- Sheet music, 1927

Song
- Published: 1927 by De Sylva, Brown and Henderson
- Genre: Show tunes
- Composer: Ray Henderson
- Lyricists: Buddy DeSylva and Lew Brown

= The Best Things in Life Are Free (Ray Henderson song) =

1927 popular song by Buddy DeSylva, Lew Brown, and Ray Henderson

"The Best Things in Life Are Free" is a popular song written by the songwriting team of Buddy DeSylva and Lew Brown (lyrics) and Ray Henderson (music) for the 1927 musical Good News. It enjoyed a revival during the period from 1947 to 1950, when it was covered by many artists.

On January 1, 2023, the composition entered the public domain in the US.

== Lyrics ==
There are so many kinds of riches,
And only one of them is gold.
Though wealth you miss,
Remember this :
Worthwhile things cannot be bought or sold.
Refrain
The moon belongs to everyone—
The best things in life are free
The stars belong to everyone
They gleam there for you and me
The flowers in spring
the robins that sing
The sunbeams that shine
They're yours!—They're mine!
And love can come to everyone—
The best things in life are free

==Recordings ==
The song first enjoyed chart success in 1927 with the recordings by George Olsen and Frank Black.

Jo Stafford recorded the song on November 7, 1947, bringing the song to a new genre. She enjoyed chart success with the song reaching the No. 21 spot in 1948. Dinah Shore also covered the song in 1948; her single reached peaked at No. 18 on the charts.

==Other recordings==
- The Ink Spots covered the song in 1947; their version reached #10 on the Billboard U.S. R&B chart.
- Kay Starr recorded the song in 1947 and it was included in the album The Uncollected Kay Starr in the 1940s - 1947.
- Frank Sinatra sang a portion of the song in 1949.
- Les Paul and Mary Ford (1954). The song was included on their 1955 album Les and Mary.
- Michael Holliday for his album Happy Holliday (1961)
- Gordon MacRae (1956)
- Sonny Stitt (1957) in his album Sonny Stitt with the New Yorkers
- Saxophonist Hank Mobley played the song on the 1961 album Workout.
- Sam Cooke sang the song on the 1964 live album Sam Cooke at the Copa.
- Saxophonist Lou Donaldson played the song on the 1957 album Quartet/Quintet/Sextet and the 1970 live album Fried Buzzard.
- Bing Crosby included the song on his 1975 album That's What Life Is All About.
- Victoria Jackson on her 1994 children's album Ukelele Lady.
- Michael Feinstein included the song in the album Romance on Film, Romance on Broadway (2000)

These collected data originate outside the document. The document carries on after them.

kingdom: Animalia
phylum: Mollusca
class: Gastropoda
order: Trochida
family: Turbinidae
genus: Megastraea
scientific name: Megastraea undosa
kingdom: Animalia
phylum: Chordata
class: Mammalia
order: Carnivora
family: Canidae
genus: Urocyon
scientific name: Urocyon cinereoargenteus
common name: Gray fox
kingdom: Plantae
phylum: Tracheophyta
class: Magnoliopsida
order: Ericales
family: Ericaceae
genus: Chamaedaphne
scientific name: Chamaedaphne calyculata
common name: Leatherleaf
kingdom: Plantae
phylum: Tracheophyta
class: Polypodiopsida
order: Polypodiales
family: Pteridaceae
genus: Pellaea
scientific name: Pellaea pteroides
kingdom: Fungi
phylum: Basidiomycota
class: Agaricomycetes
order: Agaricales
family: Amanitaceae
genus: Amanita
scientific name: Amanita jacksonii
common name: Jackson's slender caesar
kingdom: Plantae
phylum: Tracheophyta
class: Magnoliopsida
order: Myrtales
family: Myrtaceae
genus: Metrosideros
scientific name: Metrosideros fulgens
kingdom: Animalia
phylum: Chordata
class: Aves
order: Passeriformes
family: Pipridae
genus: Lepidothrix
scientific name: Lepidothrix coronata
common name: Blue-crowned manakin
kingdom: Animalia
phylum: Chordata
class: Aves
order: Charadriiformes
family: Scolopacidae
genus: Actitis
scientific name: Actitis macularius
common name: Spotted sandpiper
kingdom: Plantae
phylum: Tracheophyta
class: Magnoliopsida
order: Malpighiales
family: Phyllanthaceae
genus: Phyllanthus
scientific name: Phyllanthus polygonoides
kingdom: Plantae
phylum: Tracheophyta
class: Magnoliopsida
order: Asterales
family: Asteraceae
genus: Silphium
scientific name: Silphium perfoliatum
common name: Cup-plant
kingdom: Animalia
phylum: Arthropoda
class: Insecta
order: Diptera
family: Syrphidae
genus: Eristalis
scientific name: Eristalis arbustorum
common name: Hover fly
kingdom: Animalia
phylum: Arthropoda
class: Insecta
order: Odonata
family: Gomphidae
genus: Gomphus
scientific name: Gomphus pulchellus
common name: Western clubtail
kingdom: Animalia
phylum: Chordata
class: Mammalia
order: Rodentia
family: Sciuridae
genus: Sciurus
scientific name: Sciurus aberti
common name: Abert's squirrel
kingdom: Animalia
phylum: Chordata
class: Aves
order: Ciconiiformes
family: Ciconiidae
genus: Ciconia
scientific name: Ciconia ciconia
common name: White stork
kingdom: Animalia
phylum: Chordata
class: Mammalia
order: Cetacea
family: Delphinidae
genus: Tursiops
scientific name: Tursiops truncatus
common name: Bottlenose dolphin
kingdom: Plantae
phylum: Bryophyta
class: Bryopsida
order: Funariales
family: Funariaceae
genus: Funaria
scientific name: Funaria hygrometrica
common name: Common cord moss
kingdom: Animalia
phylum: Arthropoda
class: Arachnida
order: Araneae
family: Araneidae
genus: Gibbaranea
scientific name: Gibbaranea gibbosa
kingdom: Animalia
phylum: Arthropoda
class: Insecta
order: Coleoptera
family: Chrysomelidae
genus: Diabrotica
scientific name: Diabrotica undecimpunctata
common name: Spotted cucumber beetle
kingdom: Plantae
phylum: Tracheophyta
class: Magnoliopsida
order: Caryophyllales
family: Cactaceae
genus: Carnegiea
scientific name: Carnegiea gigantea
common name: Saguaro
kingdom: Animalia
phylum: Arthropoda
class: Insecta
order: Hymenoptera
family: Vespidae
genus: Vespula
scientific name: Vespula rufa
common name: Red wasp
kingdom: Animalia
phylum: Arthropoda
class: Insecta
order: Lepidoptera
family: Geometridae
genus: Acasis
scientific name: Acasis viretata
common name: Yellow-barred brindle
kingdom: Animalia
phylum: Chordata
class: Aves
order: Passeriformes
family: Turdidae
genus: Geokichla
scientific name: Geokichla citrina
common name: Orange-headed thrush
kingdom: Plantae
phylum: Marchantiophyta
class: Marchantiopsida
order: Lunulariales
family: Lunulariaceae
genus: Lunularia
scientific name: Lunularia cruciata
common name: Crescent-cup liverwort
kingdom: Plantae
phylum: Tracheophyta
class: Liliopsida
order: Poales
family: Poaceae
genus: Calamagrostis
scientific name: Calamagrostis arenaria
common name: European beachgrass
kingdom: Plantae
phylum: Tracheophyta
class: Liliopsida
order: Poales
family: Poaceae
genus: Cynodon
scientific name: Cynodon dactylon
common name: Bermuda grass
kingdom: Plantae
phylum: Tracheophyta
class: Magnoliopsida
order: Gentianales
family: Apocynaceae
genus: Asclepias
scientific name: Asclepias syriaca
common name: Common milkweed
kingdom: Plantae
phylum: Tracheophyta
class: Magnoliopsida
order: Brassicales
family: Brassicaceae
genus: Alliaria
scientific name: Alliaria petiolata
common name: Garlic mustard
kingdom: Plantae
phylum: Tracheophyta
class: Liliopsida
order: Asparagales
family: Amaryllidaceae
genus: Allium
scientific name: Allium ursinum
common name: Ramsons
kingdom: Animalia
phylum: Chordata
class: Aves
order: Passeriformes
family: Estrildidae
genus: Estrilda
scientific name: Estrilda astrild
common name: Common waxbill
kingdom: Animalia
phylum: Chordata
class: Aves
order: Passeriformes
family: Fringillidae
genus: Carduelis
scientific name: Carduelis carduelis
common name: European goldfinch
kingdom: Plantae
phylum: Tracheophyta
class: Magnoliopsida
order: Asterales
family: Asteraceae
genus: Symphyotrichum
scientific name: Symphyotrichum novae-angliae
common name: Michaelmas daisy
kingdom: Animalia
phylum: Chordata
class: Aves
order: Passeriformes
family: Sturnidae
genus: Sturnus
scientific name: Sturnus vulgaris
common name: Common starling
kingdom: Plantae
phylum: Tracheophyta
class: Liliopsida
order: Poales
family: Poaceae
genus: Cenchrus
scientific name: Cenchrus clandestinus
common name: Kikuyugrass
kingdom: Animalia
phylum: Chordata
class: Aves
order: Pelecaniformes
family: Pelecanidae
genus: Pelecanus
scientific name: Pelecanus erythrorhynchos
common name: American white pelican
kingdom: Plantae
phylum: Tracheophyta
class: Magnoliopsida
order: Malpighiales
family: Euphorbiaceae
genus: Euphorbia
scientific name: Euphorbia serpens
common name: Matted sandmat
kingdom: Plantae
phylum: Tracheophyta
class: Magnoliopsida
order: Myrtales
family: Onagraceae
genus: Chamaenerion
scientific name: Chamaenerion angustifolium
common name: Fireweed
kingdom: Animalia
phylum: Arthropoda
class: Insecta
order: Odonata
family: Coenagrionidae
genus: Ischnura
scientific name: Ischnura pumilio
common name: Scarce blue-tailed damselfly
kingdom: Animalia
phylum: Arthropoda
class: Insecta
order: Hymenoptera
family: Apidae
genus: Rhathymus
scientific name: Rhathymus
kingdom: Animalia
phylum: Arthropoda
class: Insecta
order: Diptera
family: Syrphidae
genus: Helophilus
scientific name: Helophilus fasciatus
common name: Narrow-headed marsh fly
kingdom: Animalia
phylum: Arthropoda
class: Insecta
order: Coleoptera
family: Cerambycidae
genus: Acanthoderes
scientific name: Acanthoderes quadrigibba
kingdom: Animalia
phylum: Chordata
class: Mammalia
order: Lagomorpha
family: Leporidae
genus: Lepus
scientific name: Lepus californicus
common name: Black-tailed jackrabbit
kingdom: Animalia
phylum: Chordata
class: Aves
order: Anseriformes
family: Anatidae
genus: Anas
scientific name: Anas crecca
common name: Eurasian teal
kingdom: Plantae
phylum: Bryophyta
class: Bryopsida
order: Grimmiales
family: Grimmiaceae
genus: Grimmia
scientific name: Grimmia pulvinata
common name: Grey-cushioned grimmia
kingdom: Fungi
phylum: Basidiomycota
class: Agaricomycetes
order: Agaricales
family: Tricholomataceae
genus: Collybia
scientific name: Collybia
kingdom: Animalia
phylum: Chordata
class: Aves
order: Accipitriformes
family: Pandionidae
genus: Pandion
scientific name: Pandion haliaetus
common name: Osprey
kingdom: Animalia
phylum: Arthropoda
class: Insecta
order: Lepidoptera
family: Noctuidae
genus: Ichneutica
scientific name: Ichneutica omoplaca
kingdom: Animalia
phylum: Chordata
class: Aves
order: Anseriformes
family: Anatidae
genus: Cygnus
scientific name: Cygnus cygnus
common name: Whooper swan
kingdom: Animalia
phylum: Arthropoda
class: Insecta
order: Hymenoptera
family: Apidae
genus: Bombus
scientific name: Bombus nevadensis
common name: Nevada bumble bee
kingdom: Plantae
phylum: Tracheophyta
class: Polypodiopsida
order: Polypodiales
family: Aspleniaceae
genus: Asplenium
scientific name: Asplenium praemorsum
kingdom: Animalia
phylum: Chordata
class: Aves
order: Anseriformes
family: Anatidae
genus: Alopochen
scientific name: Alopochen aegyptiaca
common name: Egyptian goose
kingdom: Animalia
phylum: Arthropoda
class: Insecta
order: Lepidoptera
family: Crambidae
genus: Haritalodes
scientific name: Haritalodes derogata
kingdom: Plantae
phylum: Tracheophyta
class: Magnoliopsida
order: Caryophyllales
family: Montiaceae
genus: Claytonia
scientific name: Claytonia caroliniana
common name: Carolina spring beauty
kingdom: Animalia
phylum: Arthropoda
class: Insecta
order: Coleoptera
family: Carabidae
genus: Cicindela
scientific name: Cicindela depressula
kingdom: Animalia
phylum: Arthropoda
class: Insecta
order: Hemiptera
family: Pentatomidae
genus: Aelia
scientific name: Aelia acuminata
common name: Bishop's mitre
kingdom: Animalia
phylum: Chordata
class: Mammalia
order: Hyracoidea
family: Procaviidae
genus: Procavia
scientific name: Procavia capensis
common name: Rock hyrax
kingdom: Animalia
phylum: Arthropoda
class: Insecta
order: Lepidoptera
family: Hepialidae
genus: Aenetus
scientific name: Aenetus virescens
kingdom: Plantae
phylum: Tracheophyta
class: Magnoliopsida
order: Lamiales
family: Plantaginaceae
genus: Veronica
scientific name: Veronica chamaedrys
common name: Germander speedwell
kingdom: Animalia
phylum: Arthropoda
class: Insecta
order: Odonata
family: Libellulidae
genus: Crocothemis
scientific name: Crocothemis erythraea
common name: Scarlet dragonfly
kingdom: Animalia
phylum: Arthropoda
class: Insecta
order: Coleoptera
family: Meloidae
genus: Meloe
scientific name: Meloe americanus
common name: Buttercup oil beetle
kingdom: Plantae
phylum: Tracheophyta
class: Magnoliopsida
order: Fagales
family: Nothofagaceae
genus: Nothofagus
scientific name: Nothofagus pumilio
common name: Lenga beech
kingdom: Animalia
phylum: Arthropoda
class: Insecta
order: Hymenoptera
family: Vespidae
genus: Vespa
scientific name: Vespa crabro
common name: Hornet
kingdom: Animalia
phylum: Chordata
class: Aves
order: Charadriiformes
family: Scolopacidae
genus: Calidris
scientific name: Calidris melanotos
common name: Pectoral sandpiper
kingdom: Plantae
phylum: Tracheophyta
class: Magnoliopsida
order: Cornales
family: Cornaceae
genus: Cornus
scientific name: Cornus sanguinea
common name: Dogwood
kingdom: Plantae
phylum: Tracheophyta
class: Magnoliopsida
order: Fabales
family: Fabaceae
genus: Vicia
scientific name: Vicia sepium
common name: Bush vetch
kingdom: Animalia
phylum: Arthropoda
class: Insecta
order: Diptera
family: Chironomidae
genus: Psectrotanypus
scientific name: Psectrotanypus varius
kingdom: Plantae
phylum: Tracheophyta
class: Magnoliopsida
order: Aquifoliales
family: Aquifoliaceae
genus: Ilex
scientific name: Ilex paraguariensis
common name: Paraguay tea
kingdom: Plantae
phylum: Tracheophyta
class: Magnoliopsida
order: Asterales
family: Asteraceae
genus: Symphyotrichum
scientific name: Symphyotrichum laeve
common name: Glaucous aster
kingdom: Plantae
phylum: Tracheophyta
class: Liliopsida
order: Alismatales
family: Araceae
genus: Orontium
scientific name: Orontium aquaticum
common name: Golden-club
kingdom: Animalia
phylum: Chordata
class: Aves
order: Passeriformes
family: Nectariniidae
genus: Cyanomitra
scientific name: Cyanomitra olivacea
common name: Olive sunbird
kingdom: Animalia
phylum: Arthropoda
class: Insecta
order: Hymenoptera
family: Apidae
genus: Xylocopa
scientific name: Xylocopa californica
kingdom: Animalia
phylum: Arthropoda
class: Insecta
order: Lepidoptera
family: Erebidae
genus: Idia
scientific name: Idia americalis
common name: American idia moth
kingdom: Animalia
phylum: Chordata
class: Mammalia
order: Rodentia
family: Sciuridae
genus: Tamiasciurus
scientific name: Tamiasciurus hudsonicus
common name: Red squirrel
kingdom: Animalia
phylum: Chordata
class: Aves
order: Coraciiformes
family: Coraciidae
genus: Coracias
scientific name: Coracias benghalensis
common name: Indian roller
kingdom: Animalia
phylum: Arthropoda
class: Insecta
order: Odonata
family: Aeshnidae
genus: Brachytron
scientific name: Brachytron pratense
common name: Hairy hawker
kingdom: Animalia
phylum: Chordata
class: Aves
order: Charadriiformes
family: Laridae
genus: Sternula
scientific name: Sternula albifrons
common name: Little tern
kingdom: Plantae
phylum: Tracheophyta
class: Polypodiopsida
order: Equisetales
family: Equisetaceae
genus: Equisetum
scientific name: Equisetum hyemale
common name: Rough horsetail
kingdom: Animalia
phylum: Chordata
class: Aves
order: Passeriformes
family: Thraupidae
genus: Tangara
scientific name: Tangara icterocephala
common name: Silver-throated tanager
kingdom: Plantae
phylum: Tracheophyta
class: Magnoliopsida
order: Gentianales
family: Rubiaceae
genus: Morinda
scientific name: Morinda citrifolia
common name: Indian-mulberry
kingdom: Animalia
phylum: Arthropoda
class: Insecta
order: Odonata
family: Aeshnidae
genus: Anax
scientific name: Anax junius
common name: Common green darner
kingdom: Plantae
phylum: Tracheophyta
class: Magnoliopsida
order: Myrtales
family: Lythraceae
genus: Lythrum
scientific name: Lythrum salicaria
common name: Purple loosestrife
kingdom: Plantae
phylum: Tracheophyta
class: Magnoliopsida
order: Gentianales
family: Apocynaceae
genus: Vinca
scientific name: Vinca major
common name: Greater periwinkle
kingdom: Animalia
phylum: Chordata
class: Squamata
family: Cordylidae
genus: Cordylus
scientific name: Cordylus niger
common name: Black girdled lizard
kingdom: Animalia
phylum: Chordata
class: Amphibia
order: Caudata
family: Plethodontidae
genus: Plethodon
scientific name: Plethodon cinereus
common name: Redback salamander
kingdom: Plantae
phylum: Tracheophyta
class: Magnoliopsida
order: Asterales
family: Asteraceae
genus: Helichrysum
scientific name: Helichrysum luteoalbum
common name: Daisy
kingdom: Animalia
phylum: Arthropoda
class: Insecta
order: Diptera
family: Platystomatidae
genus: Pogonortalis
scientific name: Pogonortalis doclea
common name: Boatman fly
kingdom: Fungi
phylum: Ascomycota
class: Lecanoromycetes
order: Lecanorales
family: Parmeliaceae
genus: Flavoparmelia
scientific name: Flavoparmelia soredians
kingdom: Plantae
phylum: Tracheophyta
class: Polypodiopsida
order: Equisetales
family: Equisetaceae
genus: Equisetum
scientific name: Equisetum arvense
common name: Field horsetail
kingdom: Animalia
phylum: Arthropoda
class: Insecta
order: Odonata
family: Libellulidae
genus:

==In film and television==
The song was included in both film adaptations of Good News, in 1930 and 1947; the 1947 film featured the song several times, sung by June Allyson, Mel Tormé, and Peter Lawford, who sang it in French.

The film The Best Things in Life Are Free (1956), about DeSylva, Brown and Henderson, was named after the song and featured it with a version sung by Sheree North (dubbed by Eileen Wilson).

In an episode of The Muppet Show, a group of kleptomaniac prairie dogs sang the song as they looted the set.

The song was sung by Bonnie Bedelia in the 1969 Sydney Pollack film They Shoot Horses, Don't They?

Musical theater star Robert Morse sang and danced to the song in the Mad Men (season 7) episode "Waterloo" (May 25, 2014), in a dream sequence set after his character Bertram Cooper has died.

Also featured in the film Nanny McPhee Returns during the piglet feeding in the beginning of the movie. Sung by Bing Crosby.

Season 2 of The White Lotus features the song twice. In episode 2, "Italian Dream," Beatrice Grannò performs it at a piano, in character as "Mia." Sam Cooke's version plays over the final scene of episode 7, season finale "Arrivederci."

The 2007 video game BioShock makes use of the Ink Spots cover throughout its narrative.